Life is Strange: Exploration and Motivation

Jammed out to episode 1 of Life is Strange over the last few weeks. Didn’t even know it was Squeenix until they mentioned the Spirits Within, and then I was like “I CANNOT ESCAPE THIS COMPANY.” Anyway, it made me look at how exploration games can kind of suffer from a character vs. game disconnect, and how that looks.

The game is an exploration game: the point is to sort of go through and experience as much of it as possible, to see where your decisions lead, to find out what your button presses do to the software and the story as it plays out.

But there was a point where I felt that agenda, and the agenda of the protagonist, were in conflict.

You play Max, teenager at a new school where you don’t know anyone. It is driven home early in the game with diary entries how Max is very new and has been very busy, so much so that she hasn’t had a chance to re-connect with her friend who lives in the neighborhood. Early on, the cliques are established – there’s the popular mean girls, the popular idiot boys, the “skater” crowd that Max is kind of into, the Ducky character (seriously, this game — at least in this episode — is mostly John Hughes with a dollop of the fantastical). And there’s a scene where you can get to know the folks at your school better — everyone’s hanging out in the quad and Max has to go do a thing that isn’t very time-sensitive.

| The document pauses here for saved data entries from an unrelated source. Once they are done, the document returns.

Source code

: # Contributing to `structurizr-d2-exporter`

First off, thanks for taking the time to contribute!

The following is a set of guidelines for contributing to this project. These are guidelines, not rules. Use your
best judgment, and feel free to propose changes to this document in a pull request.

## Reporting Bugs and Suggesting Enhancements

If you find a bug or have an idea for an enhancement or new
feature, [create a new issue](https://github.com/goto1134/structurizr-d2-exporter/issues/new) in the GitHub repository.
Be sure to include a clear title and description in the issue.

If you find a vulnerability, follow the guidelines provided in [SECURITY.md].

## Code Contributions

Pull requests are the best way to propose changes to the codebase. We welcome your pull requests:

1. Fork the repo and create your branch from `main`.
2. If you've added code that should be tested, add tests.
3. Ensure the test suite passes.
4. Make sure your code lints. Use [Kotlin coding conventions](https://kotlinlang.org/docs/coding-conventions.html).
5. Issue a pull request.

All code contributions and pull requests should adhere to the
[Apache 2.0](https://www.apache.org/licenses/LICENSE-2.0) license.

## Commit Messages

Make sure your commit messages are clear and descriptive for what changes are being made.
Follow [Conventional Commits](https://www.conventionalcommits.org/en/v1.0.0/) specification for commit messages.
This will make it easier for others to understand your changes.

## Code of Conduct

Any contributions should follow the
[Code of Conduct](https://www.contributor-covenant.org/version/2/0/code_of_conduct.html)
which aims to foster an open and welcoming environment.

It’s early enough in the game where you have a sense of these cliques, and how Max feels about them, but before the drama level starts ramping up, just beyond the “newbie zone” where you’re getting used to the mechanical interface and your basic powers. You have a good sense of what’s in Max’s head about the various classmates at this point…

….and the second person you see out the door of the school is one of the Jerk Crowd. You’re given an option to talk to him.

I didn’t.

Each of the significant named characters kind of has their own vingette here, and the space seems clearly designed for you to get to know some of the significant NPC’s a little better. Talk to the broody ace photographer, the nerdy creepy kid, the quirky Asian stereotype that Max wants to hook up with Ducky….a lot of these characters Max would conceivably talk to a bit (though likely not seek out as I did in my playthrough…but I’m thorough). But the jerks? The jocks? The insular kid reading on the bench? Why would Max care? The game gives you the option of interacting with these folks, but the main character’s motives and outlook provide a disconnect.

At these moments, the skeleton of the game is transparent beneath the layer of narrative and character. It doesn’t matter if Max would ever care about the creepy janitor…he’s there…you can talk to him…it’s part of the game experience. Because this is a game about exploration. It doesn’t matter if the character would do it, the game allows you to do it.

But Max isn’t a silent avatar, a voiceless protagonist a la most Nintendo characters. She’s not just a vessel for mechanics. She’s there because she is the protagonist in a story, someone with hopes and dreams and fears that you’re asked to care about. If she’s going to talk to the arrogant jerk with the girls hanging off him, she’s going to need a reason to do it, beyond “the player made her.”

This reason wouldn’t be impossible to give, or to demonstrate, but it would require that the story give a little more nuance and complexity than it did at first. Scenes that show that the Vortex Club is not as awful as it might seem. Scenes that show Max as possibly interested in their isolated little world. Scenes that make the character as curious about these NPC’s as I was as a player.

What I like about Life is Strange is its delightful central mechanic, the thing that could only allow this to ever be a game, the ability to reverse your decisions after you see their consequences. It makes me ponder what lasting consequences look like as a game system, as a thing to play with and manipulate. I also love that it has a strong narrative quality, that it focuses on characters and explores their motivations. But if you’re going to spend a lot of energy on giving us a very believable protagonist, and then ask us to violate what that protagonist would do in the interest of the game’s structure…I don’t know that this is the best use of time. If you want to give me the option to talk to the jerks, you should also give me a reason that this would not be entirely out of character.

…anyway just some initial thoughts, to start this blog back up after a period of latency. MOAR SOON.